Material to process

[Start of Attachment]

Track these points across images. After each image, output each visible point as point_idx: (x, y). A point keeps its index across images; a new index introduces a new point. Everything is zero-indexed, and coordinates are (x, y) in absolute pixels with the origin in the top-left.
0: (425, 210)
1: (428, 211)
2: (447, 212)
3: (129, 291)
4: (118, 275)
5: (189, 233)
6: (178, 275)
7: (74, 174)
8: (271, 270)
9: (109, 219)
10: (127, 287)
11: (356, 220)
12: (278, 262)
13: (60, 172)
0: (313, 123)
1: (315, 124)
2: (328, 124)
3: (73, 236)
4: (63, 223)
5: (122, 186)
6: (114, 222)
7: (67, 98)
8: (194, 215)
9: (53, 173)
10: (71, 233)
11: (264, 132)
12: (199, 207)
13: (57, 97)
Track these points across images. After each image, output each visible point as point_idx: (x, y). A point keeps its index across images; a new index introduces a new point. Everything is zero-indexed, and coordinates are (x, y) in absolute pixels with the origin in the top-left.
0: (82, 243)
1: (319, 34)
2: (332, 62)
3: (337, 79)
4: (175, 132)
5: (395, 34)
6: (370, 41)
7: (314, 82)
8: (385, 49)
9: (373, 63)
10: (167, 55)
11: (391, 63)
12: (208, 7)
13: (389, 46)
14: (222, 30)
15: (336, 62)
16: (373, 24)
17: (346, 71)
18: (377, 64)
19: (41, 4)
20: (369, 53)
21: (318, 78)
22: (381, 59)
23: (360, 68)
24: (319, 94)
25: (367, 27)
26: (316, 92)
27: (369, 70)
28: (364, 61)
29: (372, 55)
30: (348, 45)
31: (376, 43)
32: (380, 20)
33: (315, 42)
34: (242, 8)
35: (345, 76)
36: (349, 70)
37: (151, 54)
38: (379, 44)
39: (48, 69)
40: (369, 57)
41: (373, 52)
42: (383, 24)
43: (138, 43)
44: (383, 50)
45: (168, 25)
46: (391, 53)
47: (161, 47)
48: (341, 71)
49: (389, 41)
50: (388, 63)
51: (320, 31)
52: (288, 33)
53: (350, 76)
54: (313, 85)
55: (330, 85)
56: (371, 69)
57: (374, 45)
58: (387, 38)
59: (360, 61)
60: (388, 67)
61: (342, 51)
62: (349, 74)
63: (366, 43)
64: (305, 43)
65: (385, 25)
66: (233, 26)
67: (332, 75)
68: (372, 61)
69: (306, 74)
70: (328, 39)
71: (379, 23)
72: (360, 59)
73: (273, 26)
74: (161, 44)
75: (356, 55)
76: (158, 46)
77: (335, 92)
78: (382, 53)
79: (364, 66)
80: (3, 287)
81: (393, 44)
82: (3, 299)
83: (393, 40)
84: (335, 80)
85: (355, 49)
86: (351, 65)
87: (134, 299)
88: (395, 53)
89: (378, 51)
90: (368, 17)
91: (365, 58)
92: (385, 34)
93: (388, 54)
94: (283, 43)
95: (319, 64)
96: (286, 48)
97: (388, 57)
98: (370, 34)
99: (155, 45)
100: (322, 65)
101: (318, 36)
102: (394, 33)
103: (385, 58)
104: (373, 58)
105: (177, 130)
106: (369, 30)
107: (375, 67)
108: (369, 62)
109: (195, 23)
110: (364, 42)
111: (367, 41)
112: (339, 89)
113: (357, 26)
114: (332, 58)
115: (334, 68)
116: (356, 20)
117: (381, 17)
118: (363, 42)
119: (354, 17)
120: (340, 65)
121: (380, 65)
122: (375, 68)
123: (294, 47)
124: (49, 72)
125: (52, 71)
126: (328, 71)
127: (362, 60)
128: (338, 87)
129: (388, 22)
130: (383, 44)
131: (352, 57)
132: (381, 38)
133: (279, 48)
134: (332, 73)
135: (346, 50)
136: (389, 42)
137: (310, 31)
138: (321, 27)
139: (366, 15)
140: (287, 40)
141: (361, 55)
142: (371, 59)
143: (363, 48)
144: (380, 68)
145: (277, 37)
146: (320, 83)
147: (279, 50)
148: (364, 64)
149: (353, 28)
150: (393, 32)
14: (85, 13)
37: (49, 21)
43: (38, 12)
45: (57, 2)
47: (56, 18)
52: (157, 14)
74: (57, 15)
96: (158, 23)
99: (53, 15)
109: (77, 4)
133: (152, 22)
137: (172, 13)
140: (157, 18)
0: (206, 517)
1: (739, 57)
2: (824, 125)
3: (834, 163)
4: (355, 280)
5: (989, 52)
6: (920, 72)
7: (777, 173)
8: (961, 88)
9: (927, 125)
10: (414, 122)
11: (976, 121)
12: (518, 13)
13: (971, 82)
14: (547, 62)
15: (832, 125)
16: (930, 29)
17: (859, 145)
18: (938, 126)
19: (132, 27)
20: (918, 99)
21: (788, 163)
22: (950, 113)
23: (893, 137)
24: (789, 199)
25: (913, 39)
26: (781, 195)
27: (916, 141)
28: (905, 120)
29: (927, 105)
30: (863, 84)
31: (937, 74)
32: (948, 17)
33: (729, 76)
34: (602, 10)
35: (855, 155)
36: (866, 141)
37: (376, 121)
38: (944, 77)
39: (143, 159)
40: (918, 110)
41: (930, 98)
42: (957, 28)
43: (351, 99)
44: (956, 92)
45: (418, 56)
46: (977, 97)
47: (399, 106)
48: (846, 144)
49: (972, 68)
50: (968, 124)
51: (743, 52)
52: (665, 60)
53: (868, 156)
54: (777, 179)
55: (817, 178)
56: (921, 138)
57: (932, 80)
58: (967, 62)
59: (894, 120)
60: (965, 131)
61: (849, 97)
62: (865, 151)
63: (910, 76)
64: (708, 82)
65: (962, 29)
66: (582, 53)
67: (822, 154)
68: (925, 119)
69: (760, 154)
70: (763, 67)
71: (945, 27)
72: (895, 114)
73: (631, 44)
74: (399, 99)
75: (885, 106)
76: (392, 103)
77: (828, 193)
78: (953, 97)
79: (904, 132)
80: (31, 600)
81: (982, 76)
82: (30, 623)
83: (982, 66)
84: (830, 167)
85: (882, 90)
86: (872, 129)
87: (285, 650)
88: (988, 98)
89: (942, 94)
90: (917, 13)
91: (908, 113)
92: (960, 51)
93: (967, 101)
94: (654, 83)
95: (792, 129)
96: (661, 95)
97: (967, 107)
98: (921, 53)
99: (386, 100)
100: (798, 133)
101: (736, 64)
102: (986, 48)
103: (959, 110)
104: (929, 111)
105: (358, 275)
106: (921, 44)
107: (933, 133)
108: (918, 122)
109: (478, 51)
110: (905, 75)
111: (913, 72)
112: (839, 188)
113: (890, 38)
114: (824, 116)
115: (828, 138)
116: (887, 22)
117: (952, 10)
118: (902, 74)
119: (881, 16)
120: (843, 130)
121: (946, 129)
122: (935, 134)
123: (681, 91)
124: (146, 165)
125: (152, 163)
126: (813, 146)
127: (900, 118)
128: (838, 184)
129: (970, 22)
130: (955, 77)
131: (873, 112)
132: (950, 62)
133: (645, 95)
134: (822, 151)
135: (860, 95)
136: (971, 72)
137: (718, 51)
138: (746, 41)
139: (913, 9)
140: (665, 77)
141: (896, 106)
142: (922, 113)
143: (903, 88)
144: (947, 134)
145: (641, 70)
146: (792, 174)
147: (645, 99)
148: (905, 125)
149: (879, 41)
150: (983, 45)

[End of Attachment]

Aim of the exercise
Copy all of the items above line for line, changing nothing.

Written response
Track these points across images. After each image, output each visible point as point_idx: (x, y). A point keeps its index across images; a new index introduces a new point. Everything is zero-indexed, and coordinates are (x, y) in absolute pixels with the origin in the top-left.
0: (425, 210)
1: (428, 211)
2: (447, 212)
3: (129, 291)
4: (118, 275)
5: (189, 233)
6: (178, 275)
7: (74, 174)
8: (271, 270)
9: (109, 219)
10: (127, 287)
11: (356, 220)
12: (278, 262)
13: (60, 172)
0: (313, 123)
1: (315, 124)
2: (328, 124)
3: (73, 236)
4: (63, 223)
5: (122, 186)
6: (114, 222)
7: (67, 98)
8: (194, 215)
9: (53, 173)
10: (71, 233)
11: (264, 132)
12: (199, 207)
13: (57, 97)
Track these points across images. After each image, output each visible point as point_idx: (x, y). A point keeps its index across images; a new index introduces a new point. Everything is zero-indexed, and coordinates are (x, y) in absolute pixels with the origin in the top-left.
0: (82, 243)
1: (319, 34)
2: (332, 62)
3: (337, 79)
4: (175, 132)
5: (395, 34)
6: (370, 41)
7: (314, 82)
8: (385, 49)
9: (373, 63)
10: (167, 55)
11: (391, 63)
12: (208, 7)
13: (389, 46)
14: (222, 30)
15: (336, 62)
16: (373, 24)
17: (346, 71)
18: (377, 64)
19: (41, 4)
20: (369, 53)
21: (318, 78)
22: (381, 59)
23: (360, 68)
24: (319, 94)
25: (367, 27)
26: (316, 92)
27: (369, 70)
28: (364, 61)
29: (372, 55)
30: (348, 45)
31: (376, 43)
32: (380, 20)
33: (315, 42)
34: (242, 8)
35: (345, 76)
36: (349, 70)
37: (151, 54)
38: (379, 44)
39: (48, 69)
40: (369, 57)
41: (373, 52)
42: (383, 24)
43: (138, 43)
44: (383, 50)
45: (168, 25)
46: (391, 53)
47: (161, 47)
48: (341, 71)
49: (389, 41)
50: (388, 63)
51: (320, 31)
52: (288, 33)
53: (350, 76)
54: (313, 85)
55: (330, 85)
56: (371, 69)
57: (374, 45)
58: (387, 38)
59: (360, 61)
60: (388, 67)
61: (342, 51)
62: (349, 74)
63: (366, 43)
64: (305, 43)
65: (385, 25)
66: (233, 26)
67: (332, 75)
68: (372, 61)
69: (306, 74)
70: (328, 39)
71: (379, 23)
72: (360, 59)
73: (273, 26)
74: (161, 44)
75: (356, 55)
76: (158, 46)
77: (335, 92)
78: (382, 53)
79: (364, 66)
80: (3, 287)
81: (393, 44)
82: (3, 299)
83: (393, 40)
84: (335, 80)
85: (355, 49)
86: (351, 65)
87: (134, 299)
88: (395, 53)
89: (378, 51)
90: (368, 17)
91: (365, 58)
92: (385, 34)
93: (388, 54)
94: (283, 43)
95: (319, 64)
96: (286, 48)
97: (388, 57)
98: (370, 34)
99: (155, 45)
100: (322, 65)
101: (318, 36)
102: (394, 33)
103: (385, 58)
104: (373, 58)
105: (177, 130)
106: (369, 30)
107: (375, 67)
108: (369, 62)
109: (195, 23)
110: (364, 42)
111: (367, 41)
112: (339, 89)
113: (357, 26)
114: (332, 58)
115: (334, 68)
116: (356, 20)
117: (381, 17)
118: (363, 42)
119: (354, 17)
120: (340, 65)
121: (380, 65)
122: (375, 68)
123: (294, 47)
124: (49, 72)
125: (52, 71)
126: (328, 71)
127: (362, 60)
128: (338, 87)
129: (388, 22)
130: (383, 44)
131: (352, 57)
132: (381, 38)
133: (279, 48)
134: (332, 73)
135: (346, 50)
136: (389, 42)
137: (310, 31)
138: (321, 27)
139: (366, 15)
140: (287, 40)
141: (361, 55)
142: (371, 59)
143: (363, 48)
144: (380, 68)
145: (277, 37)
146: (320, 83)
147: (279, 50)
148: (364, 64)
149: (353, 28)
150: (393, 32)
14: (85, 13)
37: (49, 21)
43: (38, 12)
45: (57, 2)
47: (56, 18)
52: (157, 14)
74: (57, 15)
96: (158, 23)
99: (53, 15)
109: (77, 4)
133: (152, 22)
137: (172, 13)
140: (157, 18)
0: (206, 517)
1: (739, 57)
2: (824, 125)
3: (834, 163)
4: (355, 280)
5: (989, 52)
6: (920, 72)
7: (777, 173)
8: (961, 88)
9: (927, 125)
10: (414, 122)
11: (976, 121)
12: (518, 13)
13: (971, 82)
14: (547, 62)
15: (832, 125)
16: (930, 29)
17: (859, 145)
18: (938, 126)
19: (132, 27)
20: (918, 99)
21: (788, 163)
22: (950, 113)
23: (893, 137)
24: (789, 199)
25: (913, 39)
26: (781, 195)
27: (916, 141)
28: (905, 120)
29: (927, 105)
30: (863, 84)
31: (937, 74)
32: (948, 17)
33: (729, 76)
34: (602, 10)
35: (855, 155)
36: (866, 141)
37: (376, 121)
38: (944, 77)
39: (143, 159)
40: (918, 110)
41: (930, 98)
42: (957, 28)
43: (351, 99)
44: (956, 92)
45: (418, 56)
46: (977, 97)
47: (399, 106)
48: (846, 144)
49: (972, 68)
50: (968, 124)
51: (743, 52)
52: (665, 60)
53: (868, 156)
54: (777, 179)
55: (817, 178)
56: (921, 138)
57: (932, 80)
58: (967, 62)
59: (894, 120)
60: (965, 131)
61: (849, 97)
62: (865, 151)
63: (910, 76)
64: (708, 82)
65: (962, 29)
66: (582, 53)
67: (822, 154)
68: (925, 119)
69: (760, 154)
70: (763, 67)
71: (945, 27)
72: (895, 114)
73: (631, 44)
74: (399, 99)
75: (885, 106)
76: (392, 103)
77: (828, 193)
78: (953, 97)
79: (904, 132)
80: (31, 600)
81: (982, 76)
82: (30, 623)
83: (982, 66)
84: (830, 167)
85: (882, 90)
86: (872, 129)
87: (285, 650)
88: (988, 98)
89: (942, 94)
90: (917, 13)
91: (908, 113)
92: (960, 51)
93: (967, 101)
94: (654, 83)
95: (792, 129)
96: (661, 95)
97: (967, 107)
98: (921, 53)
99: (386, 100)
100: (798, 133)
101: (736, 64)
102: (986, 48)
103: (959, 110)
104: (929, 111)
105: (358, 275)
106: (921, 44)
107: (933, 133)
108: (918, 122)
109: (478, 51)
110: (905, 75)
111: (913, 72)
112: (839, 188)
113: (890, 38)
114: (824, 116)
115: (828, 138)
116: (887, 22)
117: (952, 10)
118: (902, 74)
119: (881, 16)
120: (843, 130)
121: (946, 129)
122: (935, 134)
123: (681, 91)
124: (146, 165)
125: (152, 163)
126: (813, 146)
127: (900, 118)
128: (838, 184)
129: (970, 22)
130: (955, 77)
131: (873, 112)
132: (950, 62)
133: (645, 95)
134: (822, 151)
135: (860, 95)
136: (971, 72)
137: (718, 51)
138: (746, 41)
139: (913, 9)
140: (665, 77)
141: (896, 106)
142: (922, 113)
143: (903, 88)
144: (947, 134)
145: (641, 70)
146: (792, 174)
147: (645, 99)
148: (905, 125)
149: (879, 41)
150: (983, 45)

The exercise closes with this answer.